Comparison of Coccidioides Antibody Detection by the MVista Enzyme Immunoassay with Immunodiffusion and Complement Fixation

Background: Enzyme immunoassays have several advantages over classic serological techniques, including improved sensitivity. There are currently two commercial Coccidioides antibody detection EIAs available with high specificities but lower sensitivities, 68% and 72% (Sunenshine, R ICAAC 2014). The purpose of this study is to evaluate an EIA method for measurement of anti-CoccidioidesIgM and IgG antibodies in an assay developed at MiraVista® Diagnostics.

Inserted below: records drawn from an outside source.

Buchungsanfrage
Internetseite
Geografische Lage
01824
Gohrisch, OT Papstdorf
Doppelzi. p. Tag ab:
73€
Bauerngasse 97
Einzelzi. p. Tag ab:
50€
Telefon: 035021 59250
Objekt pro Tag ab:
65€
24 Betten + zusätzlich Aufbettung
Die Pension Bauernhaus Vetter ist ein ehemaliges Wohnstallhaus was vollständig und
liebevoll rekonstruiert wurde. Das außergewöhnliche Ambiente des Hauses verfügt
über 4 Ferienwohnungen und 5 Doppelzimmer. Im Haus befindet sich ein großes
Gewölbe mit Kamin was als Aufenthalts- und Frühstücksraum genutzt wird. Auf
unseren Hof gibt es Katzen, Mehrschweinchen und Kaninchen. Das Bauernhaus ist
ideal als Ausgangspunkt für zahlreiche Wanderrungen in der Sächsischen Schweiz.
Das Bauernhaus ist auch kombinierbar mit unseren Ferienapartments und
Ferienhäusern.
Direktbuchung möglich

Methods: A total of 100 serum samples that were submitted for anti-Coccidioides antibody testing by immunodiffusion (ID) and complement fixation (CF) to the Kern County Public Health service laboratory. Specimens were concentrated 8-fold before ID testing and reported as positive, weakly positive, very weakly positive or negative. The clinical diagnosis of these individuals was unknown, but 51 of the specimens were positive for Coccidioidesantibody by ID and/or CF.

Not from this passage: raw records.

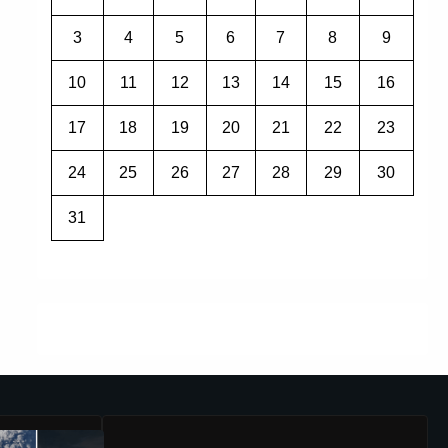
3
4
5
6
7
8
9
10
11
12
13
14
15
16
17
18
19
20
21
22
23
24
25
26
27
28
29
30
31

For EIA analysis specimens were diluted and added to wells of antigen coated microplate and incubated for one hour. Antibody is detected using biotinylated anti-human IgM or IgG conjugates. Results are expressed as units determined by extrapolation from a standard curve. Results of ≥10 units were classified as positive, 8.0-9.9 units as indeterminate, and 0 to 7.9 units as negative.

Results: IgG antibodies were detected by EIA in 31/36 (86.1%) specimens tested positive for antibody by CF. IgG antibodies were also detected in 8/64 (12.5%) specimens that were negative by CF. IgG antibodies were detected by EIA in 32/45 (71.1% %) specimens that were positive for antibody by IDCF. Negative results occurred in 13 (28.9%) specimens that were weakly (3) or very weakly (10) positive by IDCF, four of which had indeterminate results by EIA. IgG antibodies were detected in 7/55 (12.7%) specimens that were negative by IDCF. IgM antibodies were detected in 18/28 (64.3%) of specimens that were positive by IDTP. IgM negative specimens were weakly or very weakly positive by IDTP. IgM antibodies were detected by EIA in 6/72 (8.3%) specimens that were negative by IDTP.

Conclusion: : IgG and IgM antibody detection by EIA demonstrated good agreement with ID and CF. Disagreement occurred in specimens that were weakly positive by ID, CF or EIA. Additional studies are required to determine sensitivity and specificity in known cases and controls.